Etika berguru atau bersahabat dengan seseorang mestinya harus selektif
agar berpengaruh positif pada keseharian kita.
Banyak orang pandai, alim, intelektual,
tetapi sepanjang kepentingan kepentingan dirinya lebih menonjol,
sama sekali tidak patut untuk diikuti,
tidak peduli apakah ustadz,kyai, cendekiawan muslim, ataukah seorang syeikh,
manakala ia masih menuruti kepentingan nafsunya,
sangat tidak layak untuk diikuti jejaknya.
Kepentingan nafsu itu seringkali justru dijadikan umpan syaitan
untuk berselingkuh dengan ilmu pengetahuan, kebenaran,agama dan hal hal yang suci.

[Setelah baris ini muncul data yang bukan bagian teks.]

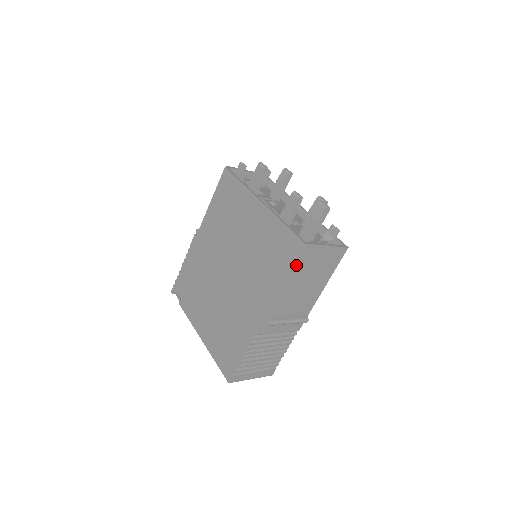
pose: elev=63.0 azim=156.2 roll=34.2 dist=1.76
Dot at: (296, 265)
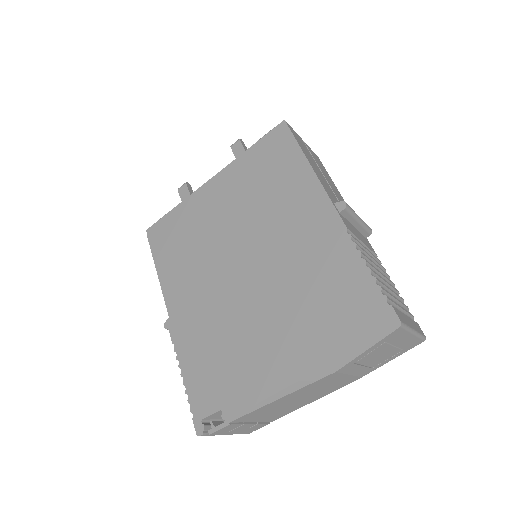
Dot at: (298, 143)
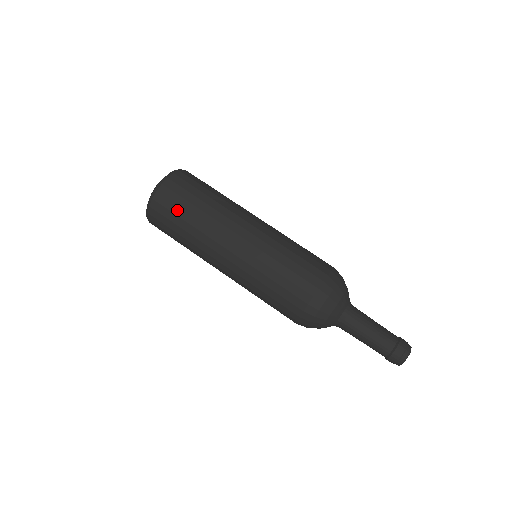
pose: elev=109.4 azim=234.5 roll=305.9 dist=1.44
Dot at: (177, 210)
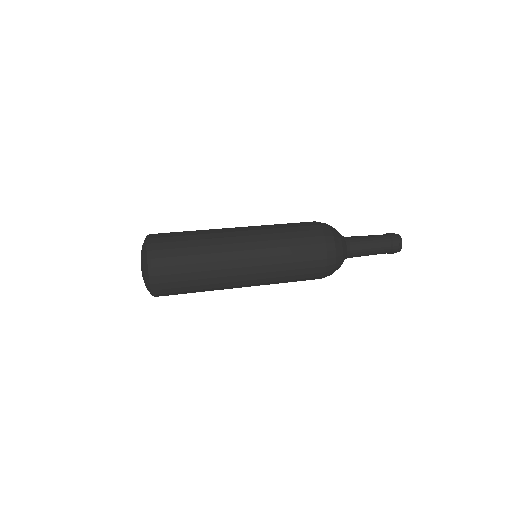
Dot at: (178, 245)
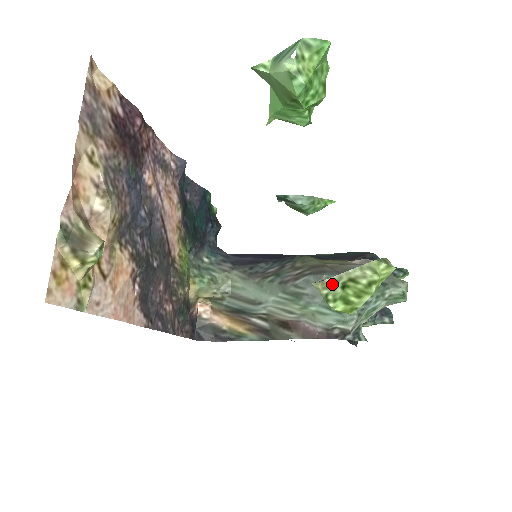
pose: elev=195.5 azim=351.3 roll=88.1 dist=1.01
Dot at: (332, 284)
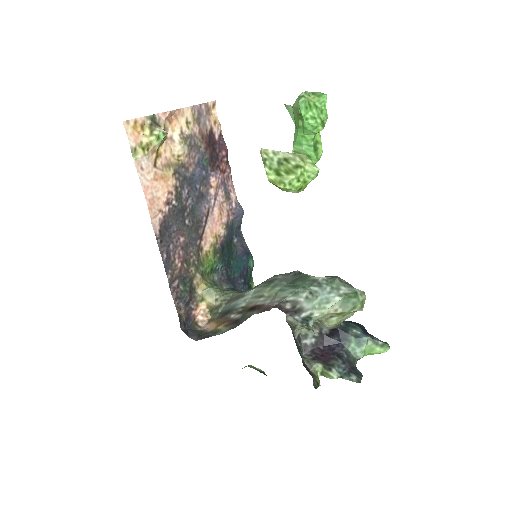
Dot at: (271, 154)
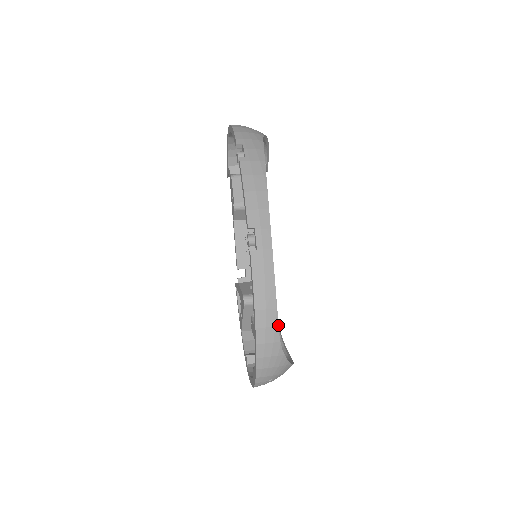
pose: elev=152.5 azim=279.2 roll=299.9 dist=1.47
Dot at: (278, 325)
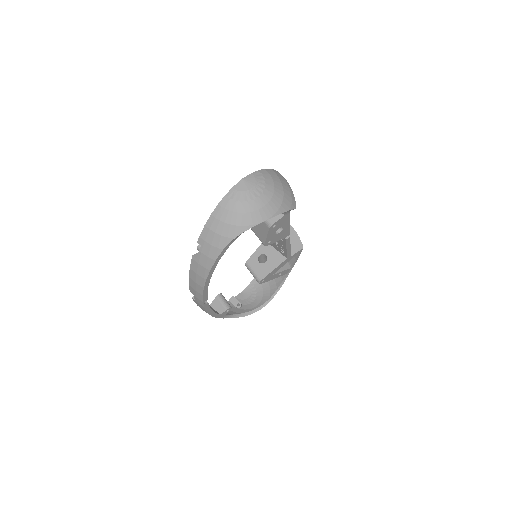
Dot at: occluded
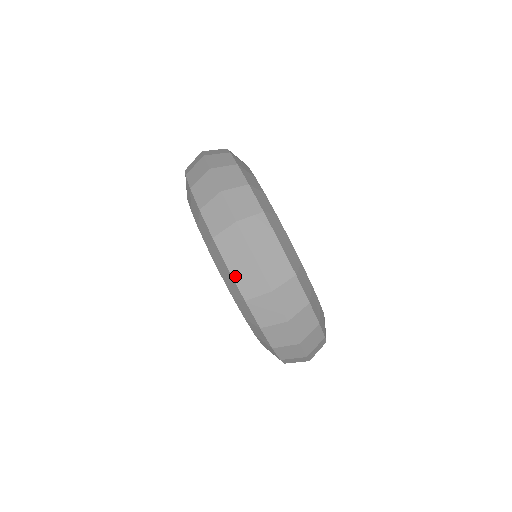
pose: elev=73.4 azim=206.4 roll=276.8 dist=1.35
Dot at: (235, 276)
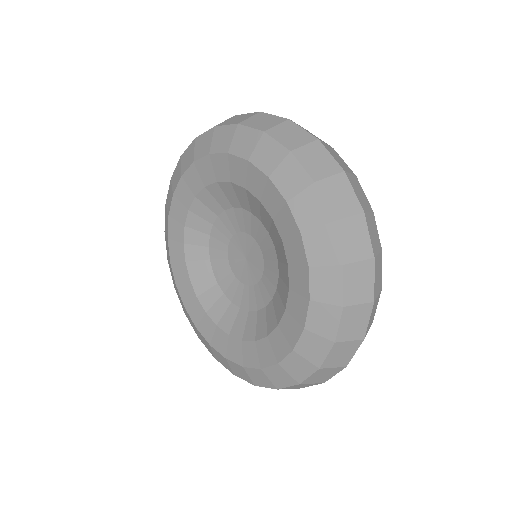
Dot at: (273, 135)
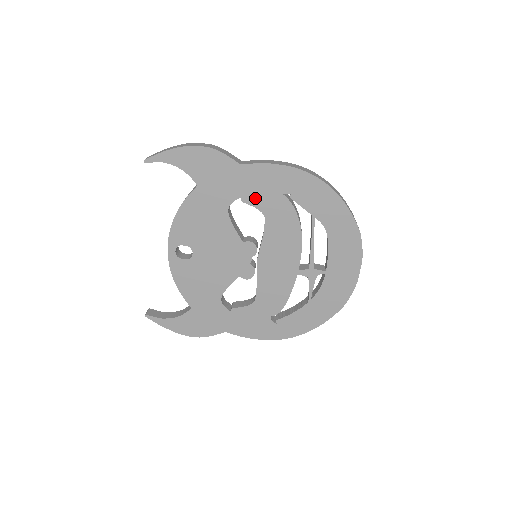
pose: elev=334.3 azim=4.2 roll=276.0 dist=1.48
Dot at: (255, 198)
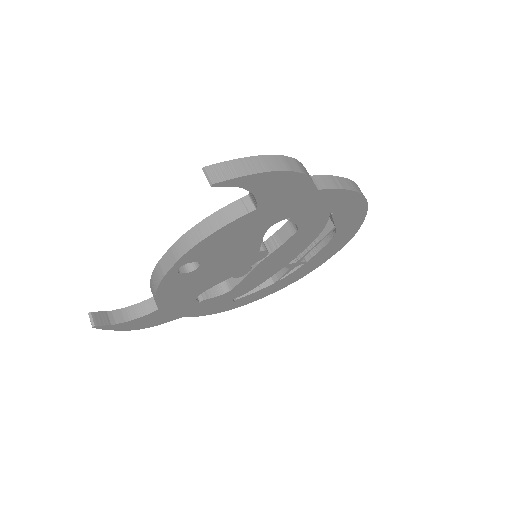
Dot at: (303, 217)
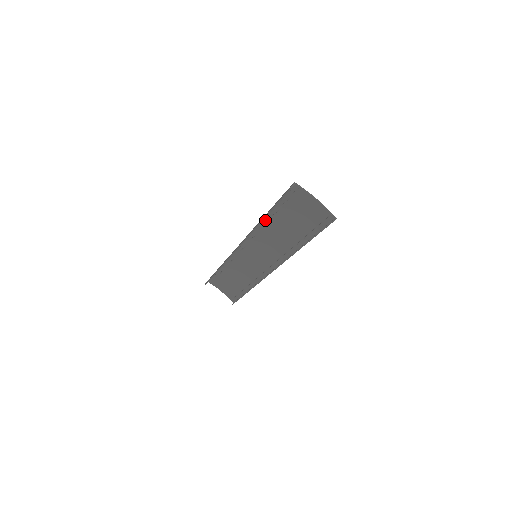
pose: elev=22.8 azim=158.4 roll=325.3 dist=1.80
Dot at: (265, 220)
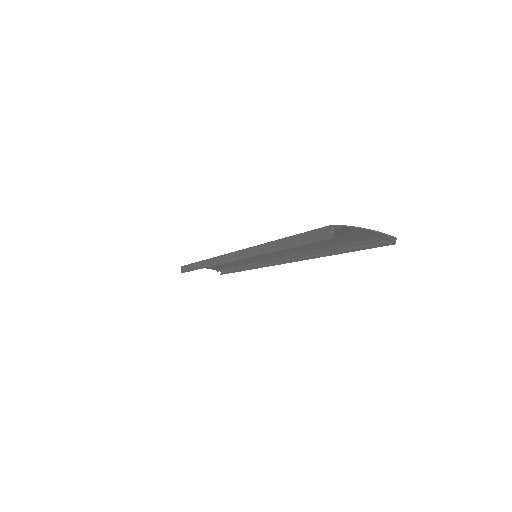
Dot at: occluded
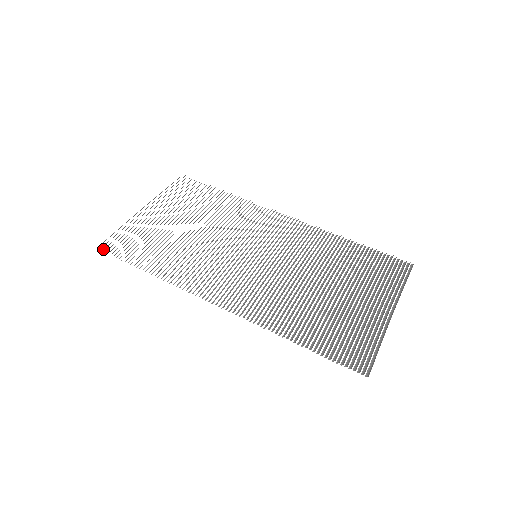
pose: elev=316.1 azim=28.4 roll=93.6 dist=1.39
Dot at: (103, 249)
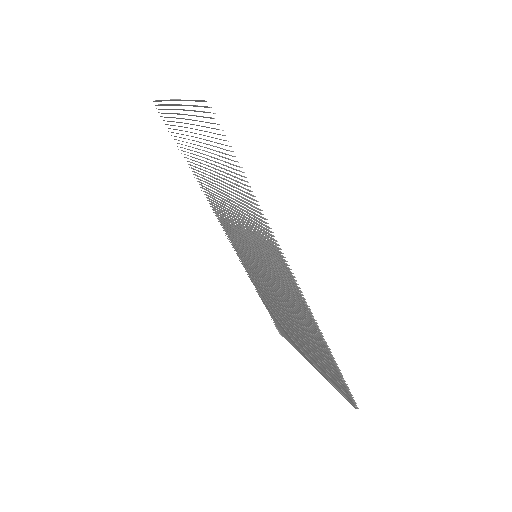
Dot at: occluded
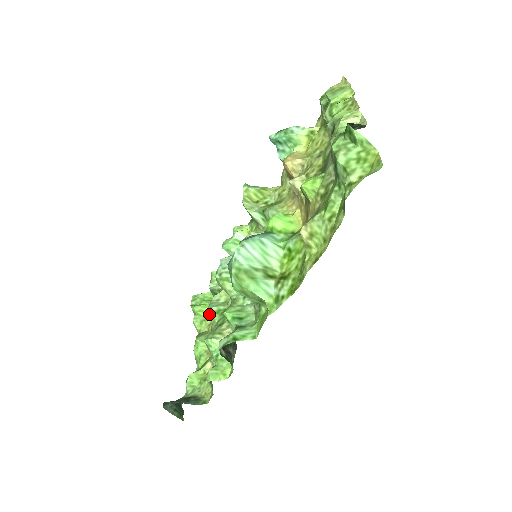
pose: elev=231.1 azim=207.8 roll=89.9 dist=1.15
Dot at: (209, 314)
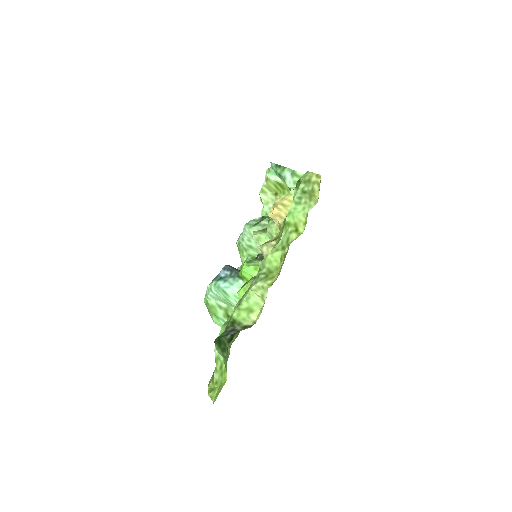
Dot at: occluded
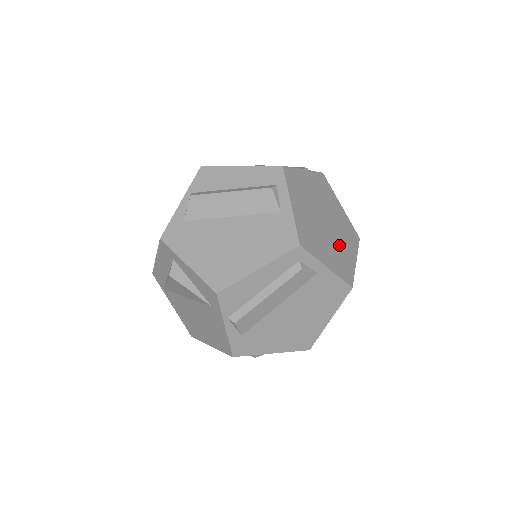
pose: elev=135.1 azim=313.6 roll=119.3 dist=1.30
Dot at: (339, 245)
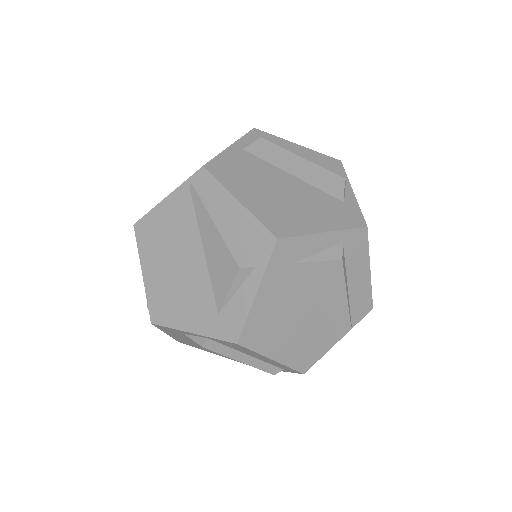
Dot at: occluded
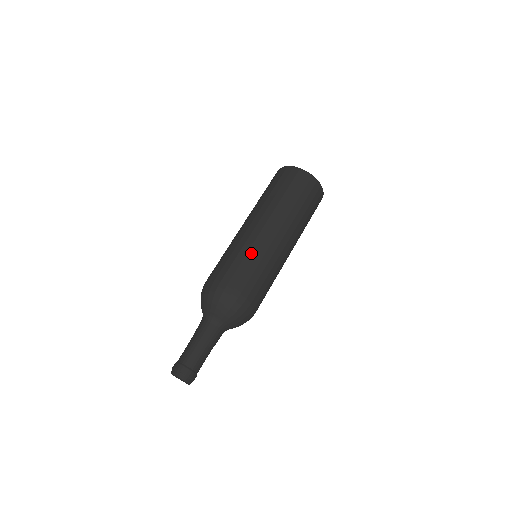
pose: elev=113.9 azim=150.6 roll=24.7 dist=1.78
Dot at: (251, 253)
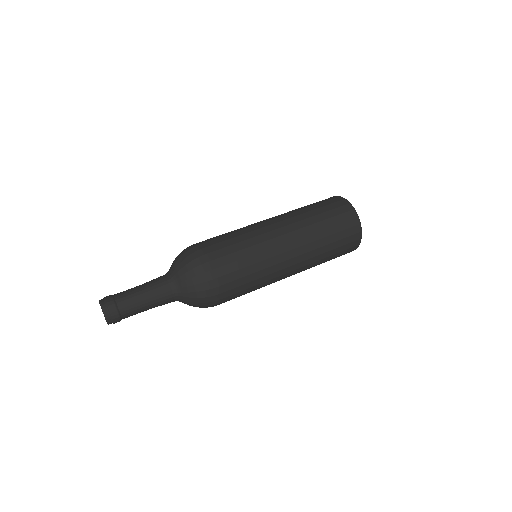
Dot at: (256, 258)
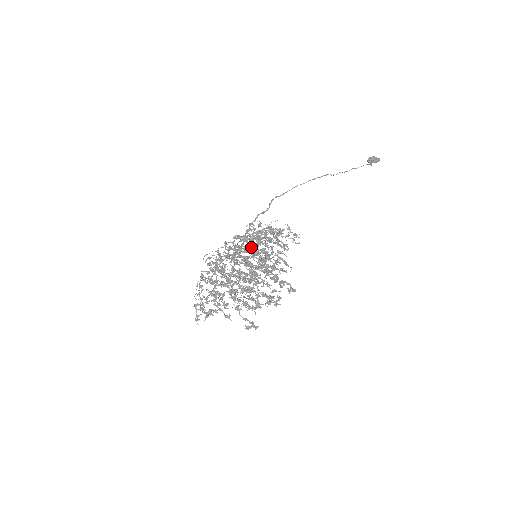
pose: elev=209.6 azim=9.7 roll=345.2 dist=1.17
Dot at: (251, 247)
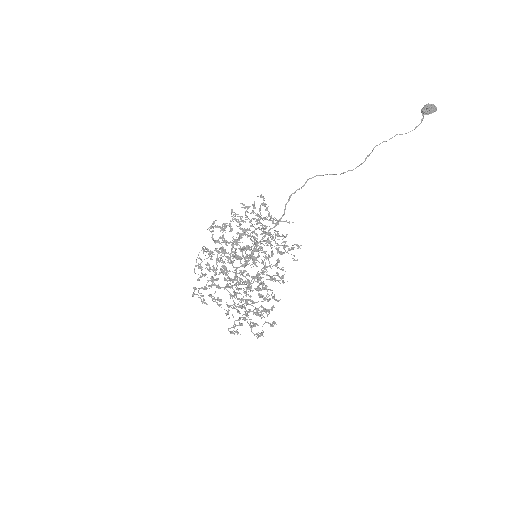
Dot at: (253, 261)
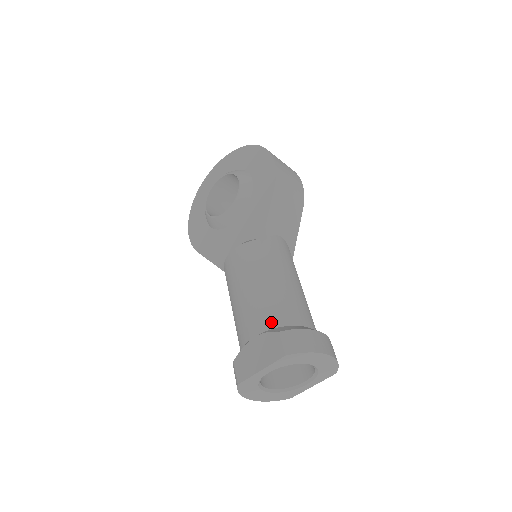
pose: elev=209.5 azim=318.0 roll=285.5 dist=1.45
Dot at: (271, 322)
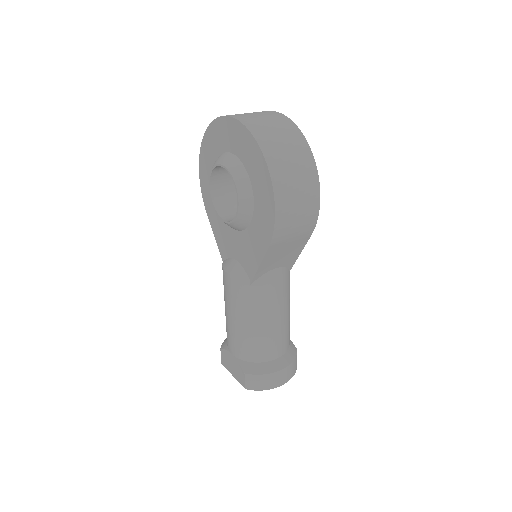
Dot at: (244, 356)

Artinya mereka yang berselimut kesucian, keulamaan, kecendekiawanan
jika masih menuruti hawa nafsunya seperti popularitas, riya', takjub diri,
ingin dipuji, takabur, egois berarti ia tetap seorang yang bodoh.
Sebaliknya sama sekali tidak bisa disebut orang bodoh,
jika seseorang mampu mengekang hawa nafsunya, kepentingan dirinya,
egoismenya, iri dengkinya, walaupun ia tampak seperti orang bodoh,
tapi hakekatnya ia adalah orang pandai.
karena betapapun hebat ilmu seseorang,
sepanjang ia masih senang dengan hawa nafsunya,
ia tidak akan pernah bisa menyelamatkan dunia hingga akhirat.